_JOB ITEM A_. In the hearing transcript below on NEPA and rights-of-way, on what date are the three additional witnesses expected to come back?
_JOB ITEM B_. List every person the hearing transcript below identifies by name as a speaker.
_JOB ITEM C_. Extend the hearing transcript below on NEPA and rights-of-way, picking up after Ms. Spaw's last line.

====== SELECTED EXCERPT ======

Senator McClure. Do you think NEPA, standing by itself without further guidelines than this, is adequate for the purposes of directing the administrative discretion in rights-of-way questions?
Dr. HENSHAW. I am sorry, I can't comment on the wording of NEPA, but let me tell you my impression of the way people have used NEPA.
They feel their work may be done at the time they have followed the original intent of the description of the area. Once you have done an impact report, then you are finished. You have completed your obligations. Rather than moving actions, rather than considering alternatives more directly and more seriously.
There are a number of alternatives that have been proposed to the Department of Interior in construction design, alternative routes and it is not my understanding that it has been considered with equal weighing that the original proposal had.
Senator McCLURE. I was looking as to whether or not you feel that in rights-of-way legislation we should attempt to add to NEPA.
Dr. HENSHAW. Not to NEPA, but show clearly that the intention of your law would be to have the Secretary of Interior follow the intention of NEPA very specifically.
Senator McCLURE. If the legislation is completely silent on environmental questions, would then not the Secretary be mandated under NEPA?
Dr. HENSHAW. I am sorry, sir.
Senator McCLURE. If we say nothing at all about environment constraints in amending rights-of-way legislation, the Secretary would still be bound to follow the requirements of NEPA, would he not?
Dr. HENSHAW. I believe that would be correct. Senator McCLURE. Would it be a wise thing for us in dealing with pipeline legislation to not attempt to reiterate NEPA, but remain silent on the question!
Dr. Henshaw. Not in my personal opinion.
We had scheduled three additional witnesses. They all live in Washington and I understand they are happy to come back-at least I hope they are happy-on March 27. So you are the last witness.
STATEMENT OF PEGGY M. SPAW, ARIZONA AUDUBON COUNCIL
Ms. Spaw. Thank you.
On behalf of the Arizona Audubon Council we very much appreciate being invited to be here today.

====== RECORDED INFORMATION ======

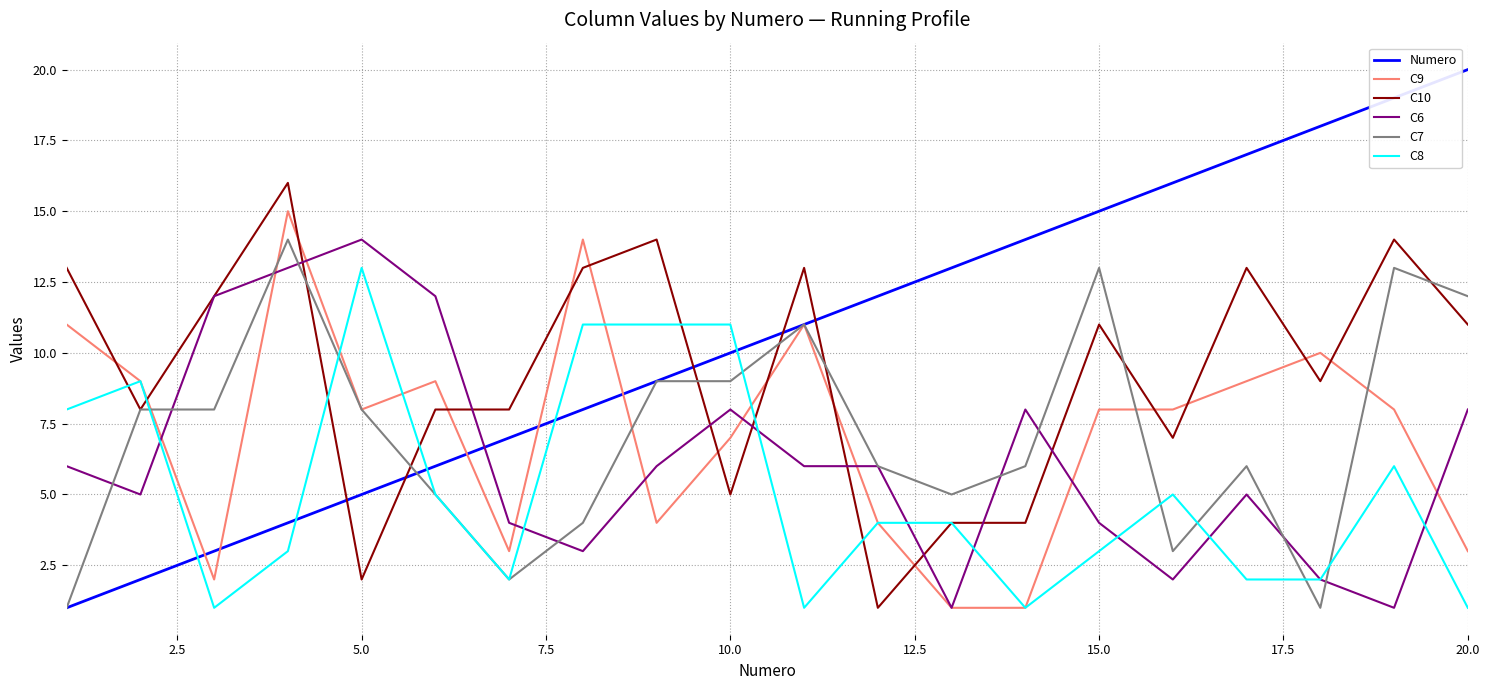

What is the greatest value displayed?

20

======

_TASK ANSWER A_. March 27.

_TASK ANSWER B_. Senator McClure, Dr. Henshaw, Peggy M. Spaw

_TASK ANSWER C_.
I will make this as to the point as I can because everybody is surely getting tired by now.
I was asked to say by our rather hasty committee meetings when they heard that someone was going to get to come back to Washington, that Senate bill 1081 is really news in Arizona. That is as of yesterday. So are Senate bills 1040 and 1041 with their proposed amendment of title IV.
Foremost, Arizona's general preoccupation especially in the legislature and among environment and academic groups has been with Senator Jackson's national land use bill.
Much of Arizona's pending legislation on State land is being examined and patterned against 268 as the background.
We would like to congratulate the chairman of this committee for his long, hard work in the area of public land use planning:
We understand the fundamental interplay between Senate bill 268, Senate bill 1081, 1040, and 1041 are today being considered only at the level of title IV.
We are acutely amazed that Senate bill 1081 should breach into 268 at this critical time of discussion and development when 268 was being used as a planning unit among our States.
We sincerely consider Senate bill 1081 and its companions something like an untimely intruder. We consider the—we think about rights-of-way and we naturally, out where we come from, think of transmission lines and think of them as an inseparable factor that cannot be fairly considered outside the context of a national land use plan.
No environmentalist worth his salt, especially one who works in the West, he observes transmission lines multiplying like coat hangers all over the countryside, would fail to be flagged down by the appeal of the fact that there will be an organized corridor system under 1081.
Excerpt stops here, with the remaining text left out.